In Writing

Almost everyone I talk to says they don’t fear death. I don’t fully understand how this is possible. We, collectively, as a species, exhibit a kind of existential dread, doing things like slathering on creams, getting plastic surgery and going to church to fool ourselves that an absolute end isn’t coming for us. But everyone, on a personal level, says they’re not afraid. Is it denial? A lack of ability to understand the finality of it? It could be inner peace, but I’m not so sure I’m buying that.

I thought a lot about this last week. A friend of my daughter’s, a high school student in my town, was rendered an orphan when his mother was killed in a car accident. His father had died when he was small, and he and his mother had emigrated to the U.S. not too long ago, all alone, no family. So here he is, sixteen and with no people of his own. The overwhelming sadness of that affected me all last week. What is a parentless child to do? What will his holidays look like, his special occasions for the rest of his life? As a mother, I could barely stand the thought.

On Sunday, I found myself incredibly productive, making several breakthroughs on a work in progress. A few days later, a friend wrote me to tell me she was stuck with her writing, and what did I recommend? I thought back to my streak of productivity, and tried to figure out what might have caused it. That’s when I realized it: the thought of mortality. The reminder that we all die, some of us sooner than others, some of us unexpectedly, had made me focus on what matters and what I want to leave behind.

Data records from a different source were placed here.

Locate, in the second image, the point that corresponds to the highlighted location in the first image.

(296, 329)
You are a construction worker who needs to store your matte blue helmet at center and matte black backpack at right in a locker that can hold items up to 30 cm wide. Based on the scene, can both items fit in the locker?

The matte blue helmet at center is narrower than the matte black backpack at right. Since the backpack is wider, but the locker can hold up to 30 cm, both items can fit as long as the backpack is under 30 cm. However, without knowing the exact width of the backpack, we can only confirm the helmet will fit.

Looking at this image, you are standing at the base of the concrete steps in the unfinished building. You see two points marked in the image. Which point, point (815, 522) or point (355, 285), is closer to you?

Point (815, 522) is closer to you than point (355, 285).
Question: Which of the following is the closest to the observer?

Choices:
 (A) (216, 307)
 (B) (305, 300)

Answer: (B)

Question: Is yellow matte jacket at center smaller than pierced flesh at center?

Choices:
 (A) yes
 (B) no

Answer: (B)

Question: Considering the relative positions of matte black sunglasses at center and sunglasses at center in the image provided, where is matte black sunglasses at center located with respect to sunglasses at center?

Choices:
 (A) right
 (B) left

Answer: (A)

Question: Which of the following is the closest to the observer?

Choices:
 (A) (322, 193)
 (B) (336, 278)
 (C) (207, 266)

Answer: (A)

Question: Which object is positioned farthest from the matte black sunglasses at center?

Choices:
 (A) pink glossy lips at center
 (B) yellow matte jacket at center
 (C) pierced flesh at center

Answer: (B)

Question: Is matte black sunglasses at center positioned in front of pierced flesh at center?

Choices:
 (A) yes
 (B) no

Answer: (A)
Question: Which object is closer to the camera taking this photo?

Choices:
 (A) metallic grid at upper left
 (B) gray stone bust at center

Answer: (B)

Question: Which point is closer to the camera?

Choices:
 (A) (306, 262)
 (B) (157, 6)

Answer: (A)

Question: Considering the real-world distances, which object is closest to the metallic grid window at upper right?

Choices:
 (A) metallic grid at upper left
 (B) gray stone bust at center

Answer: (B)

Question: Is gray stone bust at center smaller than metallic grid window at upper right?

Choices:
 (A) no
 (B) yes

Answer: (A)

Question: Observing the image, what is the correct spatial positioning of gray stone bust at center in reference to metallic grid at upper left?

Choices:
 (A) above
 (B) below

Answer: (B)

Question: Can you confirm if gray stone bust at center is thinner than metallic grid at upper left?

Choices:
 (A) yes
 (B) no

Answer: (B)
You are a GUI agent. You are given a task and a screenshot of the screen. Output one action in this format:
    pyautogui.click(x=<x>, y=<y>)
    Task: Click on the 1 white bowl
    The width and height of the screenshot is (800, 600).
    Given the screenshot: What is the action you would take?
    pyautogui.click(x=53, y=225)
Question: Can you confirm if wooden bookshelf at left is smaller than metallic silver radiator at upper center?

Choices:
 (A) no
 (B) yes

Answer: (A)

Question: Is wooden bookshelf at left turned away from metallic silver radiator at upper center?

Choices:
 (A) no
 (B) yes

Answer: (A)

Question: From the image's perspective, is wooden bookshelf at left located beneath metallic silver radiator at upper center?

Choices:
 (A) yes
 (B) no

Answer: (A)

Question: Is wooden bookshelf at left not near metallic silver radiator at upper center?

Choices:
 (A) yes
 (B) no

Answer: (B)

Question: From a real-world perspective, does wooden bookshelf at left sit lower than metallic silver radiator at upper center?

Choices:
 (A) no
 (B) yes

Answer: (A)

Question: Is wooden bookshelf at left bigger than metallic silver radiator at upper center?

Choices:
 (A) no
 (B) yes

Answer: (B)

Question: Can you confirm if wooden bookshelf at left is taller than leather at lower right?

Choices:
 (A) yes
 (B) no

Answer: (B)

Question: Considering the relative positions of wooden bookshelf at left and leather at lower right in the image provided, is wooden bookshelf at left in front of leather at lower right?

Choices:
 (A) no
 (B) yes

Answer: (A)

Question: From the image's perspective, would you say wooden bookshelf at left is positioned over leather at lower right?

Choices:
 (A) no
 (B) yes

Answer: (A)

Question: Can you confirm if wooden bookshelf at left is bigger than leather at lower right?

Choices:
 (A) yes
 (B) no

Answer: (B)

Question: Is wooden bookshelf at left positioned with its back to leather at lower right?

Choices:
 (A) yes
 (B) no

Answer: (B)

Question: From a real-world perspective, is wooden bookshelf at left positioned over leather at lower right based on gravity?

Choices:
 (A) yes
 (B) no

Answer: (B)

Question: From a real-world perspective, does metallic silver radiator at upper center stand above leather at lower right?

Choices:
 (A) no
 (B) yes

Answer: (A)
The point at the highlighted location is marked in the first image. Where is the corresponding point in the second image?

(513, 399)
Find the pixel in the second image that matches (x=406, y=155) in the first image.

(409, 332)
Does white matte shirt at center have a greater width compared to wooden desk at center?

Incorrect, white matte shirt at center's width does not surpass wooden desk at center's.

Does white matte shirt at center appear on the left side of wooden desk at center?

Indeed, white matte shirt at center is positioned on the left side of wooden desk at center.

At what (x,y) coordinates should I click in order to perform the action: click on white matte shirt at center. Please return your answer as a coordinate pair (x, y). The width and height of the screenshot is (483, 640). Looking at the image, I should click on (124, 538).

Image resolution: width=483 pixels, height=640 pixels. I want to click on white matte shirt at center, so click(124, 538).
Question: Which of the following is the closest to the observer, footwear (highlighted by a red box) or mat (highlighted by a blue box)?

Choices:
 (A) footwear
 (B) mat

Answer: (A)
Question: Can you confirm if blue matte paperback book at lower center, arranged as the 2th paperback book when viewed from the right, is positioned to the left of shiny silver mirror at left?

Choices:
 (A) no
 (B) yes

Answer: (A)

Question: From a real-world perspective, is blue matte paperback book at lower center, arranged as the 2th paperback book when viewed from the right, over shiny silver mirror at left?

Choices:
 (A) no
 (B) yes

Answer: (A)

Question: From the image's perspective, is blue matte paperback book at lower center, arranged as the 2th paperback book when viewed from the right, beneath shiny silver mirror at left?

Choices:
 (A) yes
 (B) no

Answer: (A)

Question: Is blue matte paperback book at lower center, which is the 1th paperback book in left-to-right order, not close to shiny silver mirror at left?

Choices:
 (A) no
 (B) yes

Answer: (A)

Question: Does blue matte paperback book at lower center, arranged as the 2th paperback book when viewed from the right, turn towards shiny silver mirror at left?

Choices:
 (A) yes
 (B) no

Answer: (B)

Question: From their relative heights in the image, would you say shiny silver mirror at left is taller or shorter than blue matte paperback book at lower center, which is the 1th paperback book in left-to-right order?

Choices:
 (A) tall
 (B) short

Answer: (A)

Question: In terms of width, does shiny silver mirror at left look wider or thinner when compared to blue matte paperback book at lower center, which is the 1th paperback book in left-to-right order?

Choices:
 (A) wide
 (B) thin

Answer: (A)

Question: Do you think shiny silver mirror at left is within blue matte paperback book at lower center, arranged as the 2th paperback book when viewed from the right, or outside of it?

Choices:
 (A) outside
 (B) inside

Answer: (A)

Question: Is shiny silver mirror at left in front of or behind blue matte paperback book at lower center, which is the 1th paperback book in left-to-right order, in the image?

I hate things I can’t change. Death certainly ranks high up there. The thought of using it as fuel to do what matters is at least a consolation. We squander so much time to the illusion that our time is infinite. If you think of it, procrastination is an act of great hope, this thought that we’ll be here tomorrow to do this thing. For many tomorrows we will, and for one we won’t, and we lack the capacity to foresee which is which. So is it prudent to walk around acting like time is limitless?

weeping-angelI’m not talking about walking around all bummed out. On the contrary. If it’s all made up, and the clock is running down, we are actually entirely unbound. No staying with the mate with whom we’re just going through the motions. No putting off writing that novel because maybe tomorrow you’ll be a better writer. No postponing the trip to Paris because it’s a frivolous expense. Time is running out for all of us, even if for some of us that means there are still seventy years left. Seventy or seven, it’s a finite number, and it’s unknown to us.

So… time to get cracking doing the things that feel wildly satisfying. Death is a mystery, opaque and scary, and the best we can do is meet it knowing we did all we could in life.